Considérée en avril dernier par l’Ong International Crisis Group -dans l’un de ses rapports sur le Cameroun- comme la seule institution, mieux le seul acteur capable de « promouvoir le dialogue entre les insurgés (les séparatistes anglophones, ndlr) et le gouvernement », l’église catholique du Cameroun vient de se prononcer sur les élections présidentielles du 7 octobre 2018 et les élections législatives et municipales prévues en 2019 au Cameroun.

C’est dans une lettre épiscopale datée du 24 août et signée de son président, Monseigneur Samuel Kléda, Archevêque métropolitain de Douala, que la Conférence Episcopale Nationale du Cameroun  a rendu publique sa position et ses attentes relatives à ces échéances. Position et attentes qui valent également interpellation des populations camerounaises en général, électeurs et candidats en particulier.

En substance, dans leur lettre au « peuple de Dieu qui est au Cameroun », et « à tous les Camerounais », les éminents membres du clergé qui invitent les chrétiens à « promouvoir la candidature d’hommes compétents et honnêtes », demandent de voter lors des prochaines échéances électorales, pour des « candidats capables de faire face à la crise socio-politique » que traverse le Cameroun, et à même de « promouvoir l’unité du pays, son indépendance véritable ».

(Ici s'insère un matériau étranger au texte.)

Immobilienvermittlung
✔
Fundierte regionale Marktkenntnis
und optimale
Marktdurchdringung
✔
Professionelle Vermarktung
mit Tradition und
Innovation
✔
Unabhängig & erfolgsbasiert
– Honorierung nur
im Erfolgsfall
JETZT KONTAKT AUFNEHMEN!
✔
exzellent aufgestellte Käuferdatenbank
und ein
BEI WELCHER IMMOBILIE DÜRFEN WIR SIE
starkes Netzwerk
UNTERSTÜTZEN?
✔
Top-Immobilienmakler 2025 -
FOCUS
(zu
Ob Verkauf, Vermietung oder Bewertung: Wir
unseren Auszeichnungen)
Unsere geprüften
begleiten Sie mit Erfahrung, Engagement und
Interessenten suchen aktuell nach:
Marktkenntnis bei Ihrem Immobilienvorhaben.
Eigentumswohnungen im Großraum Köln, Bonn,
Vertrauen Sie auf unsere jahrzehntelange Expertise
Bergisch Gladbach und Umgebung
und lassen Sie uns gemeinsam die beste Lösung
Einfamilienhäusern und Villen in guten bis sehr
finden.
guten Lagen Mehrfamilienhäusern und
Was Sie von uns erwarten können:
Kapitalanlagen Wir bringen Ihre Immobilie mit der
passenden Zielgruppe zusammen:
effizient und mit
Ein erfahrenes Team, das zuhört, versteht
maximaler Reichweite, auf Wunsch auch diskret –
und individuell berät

Dans cette optique, la CENC, par la plume de Mgr Kleda, suggère aux électeurs, en leur qualité de souverains mandants des dirigeants du pays, de s’intéresser exclusivement aux programmes politiques qui « apportent les solutions réelles aux problèmes que connait le pays ».

L’Archevêque métropolitain de Douala qui s’inquiète du fait que les crises dans les régions du Nord-Ouest et du Sud-Ouest,  l’insécurité dans la région de l’Extrême-Nord où la secte terroriste de Boko Haram se livre régulièrement à des attentats meurtriers contre les populations et les forces de défense camerounaises, et l’extension dans la région de l’Est du du conflit centrafricain pourraient « perturber le déroulement serein et pacifique des élections au Cameroun, appelle également  « à des élections apaisées, libres et transparentes » censées garantir « la paix, la stabilité et la justice ».

Les laïcs appelés à plus d’engagement

Pour finir, la lettre épiscopale qui met en exergue l’intérêt de l’église pour la gestion des affaires  publiques appelle les laïcs à «s’engager dans la vie de la Nation, pour une vraie démocratie, par amour pour Dieu et pour les hommes. » : « … nous souhaitons que chaque chrétien et surtout chaque électeur, connaisse suffisamment la législation sur les élections », écrivent les évêques.